▸ To-do item a
Rewrite the paragraph of the filing excerpt below that begins "On March 20, 2024" as a short bulleted list that keeps its main facts.

▸ Text under study
=== Begin Enclosure ===

On March 20, 2024, the Company entered into a Membership Interest Purchase Agreement (the “Purchase Agreement”) with the former stockholders of AxoBio (the “Buyers”), providing for the sale by the Company of all of its equity interests in AxoBio to the Buyers (the “AxoBio Disposition”). The consideration for the AxoBio Disposition consisted of (i) the Closing Share Consideration, initially issued as consideration to the Buyers, (ii) cancellation of the notes payable by the Company to the Buyers in an aggregate principal amount of $8,000,000 as the Closing Cash Consideration and (iii) termination of the Company’s obligations with respect to the Earnout. The AxoBio Disposition closed on March 26, 2024 (see Note 16).

 

Risks and Uncertainties

Disruption of global financial markets and a recession or market correction, including the ongoing military conflicts between Russia-Ukraine war and the related sanctions imposed against Russia, the Israel-Hamas war, geopolitical tensions between the United States and China, proposed tariffs and other trade restrictions by the U.S. government and foreign governments and other global macroeconomic factors such as inflation and high interest rates, could reduce the Company’s ability to access capital, which could in the future negatively affect the Company’s liquidity and could materially affect the Company’s business and the value of its Common Stock.

=== End Enclosure ===

▸ Given records
=== Begin Enclosure ===

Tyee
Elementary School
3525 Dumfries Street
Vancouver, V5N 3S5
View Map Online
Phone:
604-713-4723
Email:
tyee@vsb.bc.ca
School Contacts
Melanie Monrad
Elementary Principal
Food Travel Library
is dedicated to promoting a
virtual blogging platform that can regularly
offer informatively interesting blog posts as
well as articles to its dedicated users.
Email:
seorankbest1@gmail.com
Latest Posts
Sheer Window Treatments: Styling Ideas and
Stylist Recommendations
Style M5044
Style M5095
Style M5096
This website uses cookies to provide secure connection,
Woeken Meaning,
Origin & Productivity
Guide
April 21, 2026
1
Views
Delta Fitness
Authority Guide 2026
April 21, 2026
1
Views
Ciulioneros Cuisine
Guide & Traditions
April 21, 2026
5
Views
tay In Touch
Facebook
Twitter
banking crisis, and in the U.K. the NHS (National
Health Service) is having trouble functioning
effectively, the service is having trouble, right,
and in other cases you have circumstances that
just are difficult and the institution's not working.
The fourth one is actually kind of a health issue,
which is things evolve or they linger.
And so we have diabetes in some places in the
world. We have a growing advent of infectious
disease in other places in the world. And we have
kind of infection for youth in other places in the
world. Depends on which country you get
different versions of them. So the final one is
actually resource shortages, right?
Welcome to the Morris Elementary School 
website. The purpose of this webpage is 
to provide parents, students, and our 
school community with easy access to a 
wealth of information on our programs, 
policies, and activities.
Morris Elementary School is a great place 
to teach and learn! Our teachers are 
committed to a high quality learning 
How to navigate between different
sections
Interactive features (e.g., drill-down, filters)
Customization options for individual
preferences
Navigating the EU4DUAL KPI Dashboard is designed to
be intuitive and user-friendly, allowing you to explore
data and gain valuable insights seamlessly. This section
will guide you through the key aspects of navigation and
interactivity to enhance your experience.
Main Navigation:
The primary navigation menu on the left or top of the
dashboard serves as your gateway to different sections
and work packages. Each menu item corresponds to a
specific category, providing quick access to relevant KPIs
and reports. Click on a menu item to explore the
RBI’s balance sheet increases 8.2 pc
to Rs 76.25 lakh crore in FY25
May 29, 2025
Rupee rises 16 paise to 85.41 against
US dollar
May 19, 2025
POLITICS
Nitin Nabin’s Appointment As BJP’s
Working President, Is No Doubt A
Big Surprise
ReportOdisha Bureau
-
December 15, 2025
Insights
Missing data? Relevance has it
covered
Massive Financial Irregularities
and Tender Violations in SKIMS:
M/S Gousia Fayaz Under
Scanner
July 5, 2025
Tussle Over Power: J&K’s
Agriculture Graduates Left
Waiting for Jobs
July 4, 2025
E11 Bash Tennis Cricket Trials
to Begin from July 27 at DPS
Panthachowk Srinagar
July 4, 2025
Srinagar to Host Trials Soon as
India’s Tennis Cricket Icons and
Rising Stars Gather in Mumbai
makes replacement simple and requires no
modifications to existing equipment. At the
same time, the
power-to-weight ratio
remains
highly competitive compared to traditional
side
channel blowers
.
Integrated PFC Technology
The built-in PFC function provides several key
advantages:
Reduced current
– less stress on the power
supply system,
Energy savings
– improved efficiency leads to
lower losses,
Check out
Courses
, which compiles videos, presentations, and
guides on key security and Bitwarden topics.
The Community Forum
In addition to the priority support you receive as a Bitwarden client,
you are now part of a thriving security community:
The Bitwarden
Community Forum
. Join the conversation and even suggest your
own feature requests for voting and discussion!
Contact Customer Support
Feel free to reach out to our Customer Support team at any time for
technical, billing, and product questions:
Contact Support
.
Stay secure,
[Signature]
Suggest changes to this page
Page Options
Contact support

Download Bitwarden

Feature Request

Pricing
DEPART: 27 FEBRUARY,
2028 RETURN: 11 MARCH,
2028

=== End Enclosure ===

▸ To-do item b
Please rename "Email" to "E-mail" in the records, leaving everything else unchanged. Begin at the first line of the records and stop after the line that has "Ciulioneros Cuisine".

▸ Final answer a
- March 20, 2024: The Company entered into a Membership Interest Purchase Agreement (the "Purchase Agreement") with the former stockholders of AxoBio (the "Buyers"). Under it, the Company would sell all of its equity interests in AxoBio to the Buyers (the "AxoBio Disposition").
- Consideration:
  (i) the Closing Share Consideration, initially issued to the Buyers;
  (ii) cancellation of the Company's notes payable to the Buyers, totaling $8,000,000 in principal, as the Closing Cash Consideration;
  (iii) termination of the Company's Earnout obligations.
- The AxoBio Disposition closed on March 26, 2024 (see Note 16).

▸ Final answer b
Tyee
Elementary School
3525 Dumfries Street
Vancouver, V5N 3S5
View Map Online
Phone:
604-713-4723
E-mail:
tyee@vsb.bc.ca
School Contacts
Melanie Monrad
Elementary Principal
Food Travel Library
is dedicated to promoting a
virtual blogging platform that can regularly
offer informatively interesting blog posts as
well as articles to its dedicated users.
E-mail:
seorankbest1@gmail.com
Latest Posts
Sheer Window Treatments: Styling Ideas and
Stylist Recommendations
Style M5044
Style M5095
Style M5096
This website uses cookies to provide secure connection,
Woeken Meaning,
Origin & Productivity
Guide
April 21, 2026
1
Views
Delta Fitness
Authority Guide 2026
April 21, 2026
1
Views
Ciulioneros Cuisine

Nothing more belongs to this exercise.